Following a contentious markup session, a key House Committee approved legislation on June 11 that would address the funding problems facing multiemployer pension plans.
The House Education & Labor Committee’s approval of an amended version of the Rehabilitation for Multiemployer Pensions Act (H.R. 397) (dubbed the “Butch Lewis Act” by its sponsors) came after Republican committee members made strong allegations that the committee had not adequately considered the bill’s ramifications and had shut down debate on the bill. “It is simply irresponsible to bring a bill addressing such a complex and far-reaching issue before the Committee for markup with only days’ notice,” argued Rep. Virginia Foxx (R-NC), the ranking Republican on the committee.
But the bill is a priority of Ways & Means Committee Chairman Richard Neal (D-MA). “More than a million Americans are in multiemployer pension plans that are quickly running out of money, putting families across the country at risk of unexpected financial hardship,” Neal stated after the legislation was approved by the Education & Labor Committee. “It’s simply not right that – by no fault of their own – these workers and retirees could lose decades’ worth of savings they earned and chose to take instead of wage increases.”

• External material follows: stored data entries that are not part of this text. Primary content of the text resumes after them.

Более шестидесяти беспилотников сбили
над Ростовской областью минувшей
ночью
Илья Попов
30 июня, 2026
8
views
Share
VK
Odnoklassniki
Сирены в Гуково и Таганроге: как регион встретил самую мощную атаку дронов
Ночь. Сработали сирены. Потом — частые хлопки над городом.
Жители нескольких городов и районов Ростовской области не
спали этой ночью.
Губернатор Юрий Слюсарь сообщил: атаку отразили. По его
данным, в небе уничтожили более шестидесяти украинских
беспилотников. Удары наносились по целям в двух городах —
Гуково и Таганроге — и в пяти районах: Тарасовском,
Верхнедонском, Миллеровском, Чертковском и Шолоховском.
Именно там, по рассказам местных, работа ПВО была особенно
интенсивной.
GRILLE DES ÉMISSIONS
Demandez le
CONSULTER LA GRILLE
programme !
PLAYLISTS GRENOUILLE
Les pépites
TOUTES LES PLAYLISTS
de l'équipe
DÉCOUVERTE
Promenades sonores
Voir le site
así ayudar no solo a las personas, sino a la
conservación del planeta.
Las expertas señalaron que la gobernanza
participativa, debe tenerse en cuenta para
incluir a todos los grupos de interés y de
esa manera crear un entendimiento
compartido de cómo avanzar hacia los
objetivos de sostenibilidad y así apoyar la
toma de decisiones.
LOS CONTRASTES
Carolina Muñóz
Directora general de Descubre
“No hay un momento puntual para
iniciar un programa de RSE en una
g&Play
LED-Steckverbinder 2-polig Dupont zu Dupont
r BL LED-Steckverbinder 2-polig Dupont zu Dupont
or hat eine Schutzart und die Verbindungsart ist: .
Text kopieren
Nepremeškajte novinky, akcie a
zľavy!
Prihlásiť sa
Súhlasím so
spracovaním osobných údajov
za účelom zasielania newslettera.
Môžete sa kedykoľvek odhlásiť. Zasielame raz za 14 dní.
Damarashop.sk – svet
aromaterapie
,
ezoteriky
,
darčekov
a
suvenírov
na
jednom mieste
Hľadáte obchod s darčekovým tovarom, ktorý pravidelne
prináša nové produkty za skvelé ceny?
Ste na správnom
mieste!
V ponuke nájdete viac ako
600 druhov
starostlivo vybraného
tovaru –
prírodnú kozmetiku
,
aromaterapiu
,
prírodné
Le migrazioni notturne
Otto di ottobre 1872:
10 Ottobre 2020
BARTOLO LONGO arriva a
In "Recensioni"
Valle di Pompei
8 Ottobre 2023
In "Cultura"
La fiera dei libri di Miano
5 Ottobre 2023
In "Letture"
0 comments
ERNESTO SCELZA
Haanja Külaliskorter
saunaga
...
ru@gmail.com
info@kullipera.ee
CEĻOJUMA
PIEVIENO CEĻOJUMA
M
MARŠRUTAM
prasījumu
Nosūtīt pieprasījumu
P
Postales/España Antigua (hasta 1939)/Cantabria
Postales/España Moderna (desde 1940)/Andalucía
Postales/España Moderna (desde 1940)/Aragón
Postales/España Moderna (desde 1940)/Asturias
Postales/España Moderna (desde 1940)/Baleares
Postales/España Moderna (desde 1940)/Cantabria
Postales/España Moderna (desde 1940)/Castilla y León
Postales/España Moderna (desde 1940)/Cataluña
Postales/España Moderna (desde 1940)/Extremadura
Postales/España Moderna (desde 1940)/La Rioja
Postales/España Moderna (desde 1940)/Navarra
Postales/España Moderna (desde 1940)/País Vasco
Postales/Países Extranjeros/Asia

The Ways & Means Committee will consider the legislation next before it moves to the full House for consideration.
According to a summary of the legislation, it calls for the creation of the Pension Rehabilitation Administration (PRA), a new agency within the Treasury Department that would be headed by a director appointed by the president to serve a five-year term.
The PRA would issue government bonds to finance loans to multiemployer pension plans, plans that have suspended benefits, and some recently insolvent plans currently receiving assistance from the Pension Benefit Guaranty Corporation (PBGC). The loan amount would be the amount of cash needed to fund the plan’s obligations for the benefits of participants and beneficiaries in pay status at the time the loan is made. The bill would not cut any benefits.
Plans that receive a loan would be required to fund the plan’s obligations to those in pay status in one of three ways:
- annuity purchase;
- cash matching or duration matching portfolios; or
- some other portfolio prescribed by the Treasury Secretary in regulations which has a similar risk profile as cash matching and duration matching and is equally protective of participants’ and beneficiaries’ interests.
Except in the case of an annuity purchase, the PRA would maintain oversight over all loan proceeds used to fund retiree liabilities. Such oversight would include a mandatory triennial review of the adequacy of the portfolio to fund retiree benefits.
In addition, the annuity contracts and fixed income portfolios purchased with the loan proceeds and the benefits covered by the annuity contracts or portfolios would not be considered in determining minimum required contributions, but remaining payments due on the loan (interest and principal) would be, as well as benefits not covered by the annuity contracts or portfolios.
A plan could also apply for PBGC financial assistance in conjunction with a PRA loan, but only if that plan can demonstrate that a PRA loan alone will not allow the plan to maintain solvency or become solvent.
Neal notes that the bill is not a bailout and that it would require plans to pay back PRA loans. “The federal government is simply backstopping the risk,” he stated when introducing the legislation. In general, the loan terms would require the plan to make interest payments for 29 years with final interest and principal repayment due in year 30. The bill also includes an incentive for early repayment.
In the last session of Congress, a task force of Senate Republicans and Democrats negotiated for months over the best path forward in solving the multiemployer plan crisis, but were unable to reach an agreement.
During the June 11 Education & Labor Committee markup, the Committee also approved the Protecting Older Workers Against Discrimination Act (H.R. 1230) and the Workplace Violence Prevention for Health Care and Social Service Workers Act (H.R. 1309).